MAHKEMESİ :Ticaret Mahkemesi

Taraflar arasındaki tazminat davasının yapılan yargılaması sonunda ilamda yazılı nedenlerden dolayı mahkemenin görevsizliğine dair olarak verilen hükmün süresi içinde davacı avukatınca temyiz edilmesi üzerine dosya incelendi gereği konuşulup düşünüldü.
KARAR
Davacı, 01.10.2012 tarihinde çalışmaya başladığı Almanya merkezli davalı şirketin …’da gerçekleştirdiği faaliyetlerine müdür olarak görevlendirildiğini, şirketin burada kuruluş ve faaliyete geçirilmesi için çalışmaları neticelendirip eğitim hizmeti veren şirkete öğrenci de kazandırarak kendisine yüklenen edimleri yerine getirdiğini, ancak davalı şirket ortaklar genel kurulunun 08.10.2013 tarihli kararı ile şirket müdürlüğünden azledildiğini ve sözleşmesine son verildiğini öğrendiğini, ödenmemiş olan ücret ve parasal haklarının karşılanmadığını ileri sürerek, fazlaya dair haklarını saklı tutmak suretiyle 12.000,00.-TL alacağın davalıyı ihtar tarihinden itibaren hesaplanacak faizi ile birlikte davalıdan tahsiline karar verilmesini dilemiştir.

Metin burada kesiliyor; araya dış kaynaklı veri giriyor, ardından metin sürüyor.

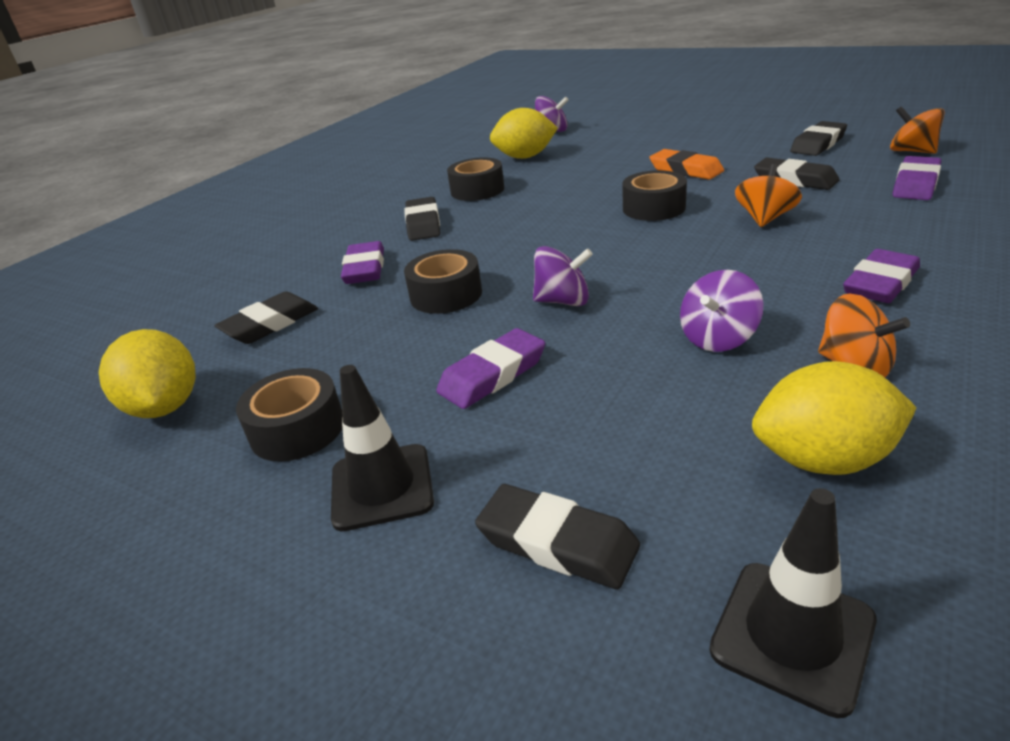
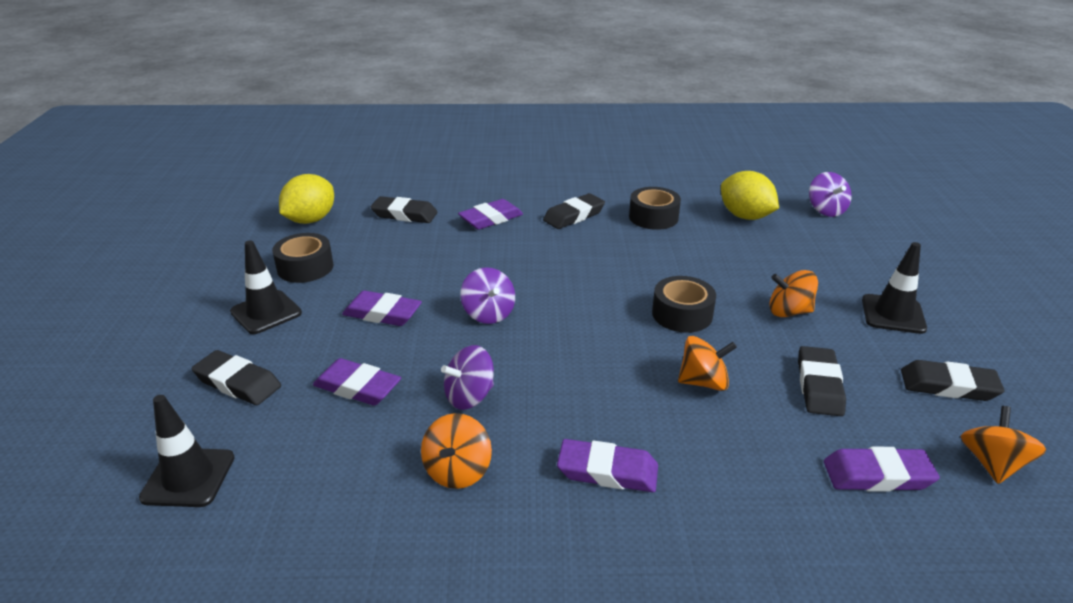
camera: 55 degrees right, 0 degrees up
(446, 295) = (472, 263): black tape -> none
(557, 542) = (238, 383): black eraser -> black eraser turned 60 degrees counterclockwise
(648, 418) = (357, 387): none -> purple eraser
(685, 170) = (789, 311): orange eraser -> orange spinning top
(718, 140) = (893, 314): none -> black traffic cone
(718, 338) = (469, 396): purple spinning top -> purple spinning top turned 45 degrees counterclockwise
(823, 459) = (338, 469): yellow lemon -> none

Davalı ilk derece yargılama makamına sunmuş olduğu yanıt dilekçesi ile taraflar arasında ihtilafların çözümü için hakeme başvurulması şartı bulunduğunu, davalının sözleşme gereğini yerine getiremediğini, mevzuatı bilmediğinden şirketi zarar uğrattığını savunarak davanın reddine karar verilmesini istemiştir.
Mahkemece; Taraflar arasında 01.10.2012 tarihli sözleşme bulunduğu ve bunun gibi hizmet sözleşmelerinden doğan davalara bakmaya İş Yasasının 1-8 maddeleri uyarınca iş mahkemelerinin görevli olduğu gerekçesiyle mahkemenin görevsizliği nedeniyle dava dilekçesinin reddine, karar verilmiş; hüküm, davacı tarafça temyiz edilmiştir.
Davacı limited şirketin icra işlerini yapmak ve ortaklığı temsil etmek üzere atanmış müdür olup, organ olmaları nedeniyle, yönetim hakkı, emir ve talimat yetkisine haizdir. İşçiye özgü şahsi bağımlılık unsuru müdürlerde görülmez, şirketi doğrudan doğruya işveren olarak temsil ederler. Bu nedenlerle müdürlerin konumu İş Kanunu kapsamında değerlendirilemez. Davacının müdür sıfatı ile davalı şirket bünyesinde görev yapmakta iken tarafların aralarındaki ilişkinin 17 Ekim 2013 tarih, 8675 sayılı Türk Ticaret Sicil gazetesinde yayınlanmış olan davalı şirket ortaklar genel kuruluna ait 08.10.2013 tarihli azil kararı ile sona erdirilmiş olması karşısında, tarafların yargılamada ileri sürdükleri iddia ve savunmaları üzerinde durulup, sonucuna göre karar verilmesi gerekirken, görevsizlik kararı verilerek dosyadan el çekilmiş olması usul ve yasaya aykırı olup, bozma nedenidir.
SONUÇ: Yukarıda açıklanan nedenlerle hükmün BOZULMASINA, peşin alınan harcın istek halinde iadesine, HUMK’nun 440/III-3 maddesi uyarınca karar düzeltme yolu kapalı olmak üzere, 05/02/2019 gününde oybirliğiyle karar verildi.